• Nico Muhly
  • Piano Concerto (2024)

  • St. Rose Music Publishing (World)

Commissioned by the San Francisco Symphony.

  • pf + 1+pic.2(II:ca).2(II:Ebcl).1+cbn/2.2.1+btbn.1/timp.3perc/cel.hp/str
  • Piano
  • 25 min

Programme Note

The piece is divided into a traditional structure of fast-slow-faster. The first movement is pulse-based, with a motoric and vaguely antagonistic relationship between the soloist and the orchestra. Eventually, we start to hear fragments of music by Rameau (1683-1764), whose Nouvelles Suites de Pièces de Clavecin (1726) are a longtime obsession of mine.
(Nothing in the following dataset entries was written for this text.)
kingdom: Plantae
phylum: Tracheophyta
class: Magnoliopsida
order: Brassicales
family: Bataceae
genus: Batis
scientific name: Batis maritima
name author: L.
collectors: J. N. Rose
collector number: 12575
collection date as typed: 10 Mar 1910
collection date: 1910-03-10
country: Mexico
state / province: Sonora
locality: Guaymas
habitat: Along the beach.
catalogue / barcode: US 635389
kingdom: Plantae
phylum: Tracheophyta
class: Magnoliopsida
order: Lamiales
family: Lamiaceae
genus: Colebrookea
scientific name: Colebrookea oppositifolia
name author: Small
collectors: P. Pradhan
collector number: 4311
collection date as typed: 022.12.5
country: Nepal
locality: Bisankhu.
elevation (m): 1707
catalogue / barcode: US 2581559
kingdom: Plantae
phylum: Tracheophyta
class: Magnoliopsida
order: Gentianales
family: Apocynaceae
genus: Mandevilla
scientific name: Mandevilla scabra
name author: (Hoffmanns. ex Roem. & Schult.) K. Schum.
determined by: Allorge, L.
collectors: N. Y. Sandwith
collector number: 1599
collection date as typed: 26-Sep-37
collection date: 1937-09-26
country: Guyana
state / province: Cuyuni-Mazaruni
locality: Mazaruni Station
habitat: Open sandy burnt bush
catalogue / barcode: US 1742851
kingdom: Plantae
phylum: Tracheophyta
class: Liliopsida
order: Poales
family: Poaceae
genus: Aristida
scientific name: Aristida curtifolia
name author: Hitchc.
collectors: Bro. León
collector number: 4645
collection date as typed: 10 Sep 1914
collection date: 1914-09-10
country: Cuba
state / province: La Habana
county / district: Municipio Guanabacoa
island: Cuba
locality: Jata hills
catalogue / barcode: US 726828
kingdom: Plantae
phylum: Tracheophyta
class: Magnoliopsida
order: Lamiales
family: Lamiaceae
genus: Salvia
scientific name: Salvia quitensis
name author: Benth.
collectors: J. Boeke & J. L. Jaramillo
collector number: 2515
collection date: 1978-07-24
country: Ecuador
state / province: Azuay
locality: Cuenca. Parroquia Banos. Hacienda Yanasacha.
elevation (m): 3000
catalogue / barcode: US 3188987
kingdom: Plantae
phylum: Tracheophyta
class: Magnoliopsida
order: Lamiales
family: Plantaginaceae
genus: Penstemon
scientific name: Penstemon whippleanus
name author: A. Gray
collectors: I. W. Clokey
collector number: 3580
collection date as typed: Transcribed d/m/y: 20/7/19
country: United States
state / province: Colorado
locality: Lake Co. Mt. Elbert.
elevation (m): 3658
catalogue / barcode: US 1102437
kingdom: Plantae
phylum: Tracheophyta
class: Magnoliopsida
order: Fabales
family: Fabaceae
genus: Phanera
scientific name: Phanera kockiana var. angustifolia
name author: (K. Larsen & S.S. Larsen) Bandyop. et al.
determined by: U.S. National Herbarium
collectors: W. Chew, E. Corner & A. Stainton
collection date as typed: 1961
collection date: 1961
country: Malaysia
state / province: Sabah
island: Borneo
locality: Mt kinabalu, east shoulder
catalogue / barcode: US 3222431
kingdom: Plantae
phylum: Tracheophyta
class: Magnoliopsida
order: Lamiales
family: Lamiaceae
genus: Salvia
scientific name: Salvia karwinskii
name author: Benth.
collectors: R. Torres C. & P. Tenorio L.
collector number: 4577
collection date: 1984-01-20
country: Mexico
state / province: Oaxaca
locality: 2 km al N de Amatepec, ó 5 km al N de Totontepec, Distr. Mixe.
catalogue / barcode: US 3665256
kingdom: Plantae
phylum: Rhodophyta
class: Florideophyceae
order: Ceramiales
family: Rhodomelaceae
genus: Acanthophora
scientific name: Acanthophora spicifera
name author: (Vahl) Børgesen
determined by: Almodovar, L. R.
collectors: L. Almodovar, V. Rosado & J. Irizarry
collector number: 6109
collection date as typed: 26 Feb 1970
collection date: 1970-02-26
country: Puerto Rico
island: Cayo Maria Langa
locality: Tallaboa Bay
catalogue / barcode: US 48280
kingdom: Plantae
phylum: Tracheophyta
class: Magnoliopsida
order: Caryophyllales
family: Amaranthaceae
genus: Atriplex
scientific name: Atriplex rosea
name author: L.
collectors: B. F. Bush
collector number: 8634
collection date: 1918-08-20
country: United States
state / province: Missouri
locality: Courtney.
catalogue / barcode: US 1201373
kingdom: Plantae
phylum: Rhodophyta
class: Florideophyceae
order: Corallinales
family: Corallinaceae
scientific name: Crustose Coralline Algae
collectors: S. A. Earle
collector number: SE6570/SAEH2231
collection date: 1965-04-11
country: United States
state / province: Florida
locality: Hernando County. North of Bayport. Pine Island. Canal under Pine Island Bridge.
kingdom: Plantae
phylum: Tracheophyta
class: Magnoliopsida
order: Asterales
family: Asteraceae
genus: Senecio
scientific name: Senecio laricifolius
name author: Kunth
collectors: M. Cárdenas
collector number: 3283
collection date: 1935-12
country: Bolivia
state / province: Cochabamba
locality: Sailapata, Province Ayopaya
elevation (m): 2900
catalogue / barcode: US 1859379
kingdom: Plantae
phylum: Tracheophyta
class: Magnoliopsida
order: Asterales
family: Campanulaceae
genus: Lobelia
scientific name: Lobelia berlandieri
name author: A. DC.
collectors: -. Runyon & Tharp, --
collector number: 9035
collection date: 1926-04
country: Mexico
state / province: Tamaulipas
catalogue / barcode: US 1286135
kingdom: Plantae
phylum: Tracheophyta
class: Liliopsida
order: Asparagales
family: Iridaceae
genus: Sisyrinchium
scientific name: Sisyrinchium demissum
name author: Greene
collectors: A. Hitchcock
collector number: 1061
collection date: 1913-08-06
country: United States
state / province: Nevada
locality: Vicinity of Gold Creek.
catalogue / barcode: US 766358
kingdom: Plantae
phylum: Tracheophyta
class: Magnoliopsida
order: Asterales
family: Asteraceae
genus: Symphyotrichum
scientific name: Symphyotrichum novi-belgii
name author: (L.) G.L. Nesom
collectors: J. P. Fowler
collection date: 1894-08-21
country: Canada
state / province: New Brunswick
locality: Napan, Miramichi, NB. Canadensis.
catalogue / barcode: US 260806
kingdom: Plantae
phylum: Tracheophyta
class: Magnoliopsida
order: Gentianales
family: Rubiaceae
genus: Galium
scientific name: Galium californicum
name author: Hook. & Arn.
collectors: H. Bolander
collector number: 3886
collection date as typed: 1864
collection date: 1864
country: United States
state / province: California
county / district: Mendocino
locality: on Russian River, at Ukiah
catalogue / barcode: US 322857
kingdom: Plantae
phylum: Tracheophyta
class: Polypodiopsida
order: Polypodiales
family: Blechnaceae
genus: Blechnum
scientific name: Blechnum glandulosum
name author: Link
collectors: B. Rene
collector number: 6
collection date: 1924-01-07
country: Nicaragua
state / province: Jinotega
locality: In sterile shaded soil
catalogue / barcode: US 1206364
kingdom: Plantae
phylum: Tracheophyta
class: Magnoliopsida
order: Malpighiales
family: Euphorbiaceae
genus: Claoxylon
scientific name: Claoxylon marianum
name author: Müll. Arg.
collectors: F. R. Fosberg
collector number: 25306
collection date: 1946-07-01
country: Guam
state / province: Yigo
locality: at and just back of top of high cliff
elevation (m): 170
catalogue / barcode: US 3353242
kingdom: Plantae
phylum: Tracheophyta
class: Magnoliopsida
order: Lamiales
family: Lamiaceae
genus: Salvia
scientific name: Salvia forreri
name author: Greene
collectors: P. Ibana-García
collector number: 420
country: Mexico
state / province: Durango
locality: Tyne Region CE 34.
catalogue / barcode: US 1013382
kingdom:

I’ve always loved the near-constant tension in Rameau’s work between very expressive elegance and mechanical music which can almost feel like a clever wind-up toy. The same tension exists in Ravel. In the first movement, fragments of two frisky Rameau pieces appear, coming in and out of focus (La Poule and Le Tricotets), which frame a central slower section which presents, in the harp and oboe, a very slowed down version of a Rameau Minuet, which I’ve long thought to be one of his more soulful and beautiful pieces. Here, ornamentation is brought to the forefront, as a nod to Alexandre Tharaud’s ability to make even heavily ornamented lines absolutely crystalline.

The second movement begins with the simplest possible piano writing: four- or five-note chords, only whole notes, in a lazy 32-bar cycle which is repeated four times over the course of the movement. Eventually, the orchestra begins to antagonize the soloist, playing unstable and somehow dangerous glissandi, blurring the pitch and creating a sense of uncertainty around the simplicity of the piano writing. The piano ultimately joins the orchestra in making a raucous noise. From this emerges a passage of absolute stillness, with the piano playing distant triplets.

The third movement returns to the pulse-based economy of the first movement, but here, the soloist and the orchestra have resolved their differences and are in lock-step with one another. Instruments jump in and out of the conversation, often playing in unison with the soloist. A solo viola takes on a prominent role. Fragments of Rameau appear and vanish back into the texture. The piece ends joyfully, with pulses traded around the orchestra.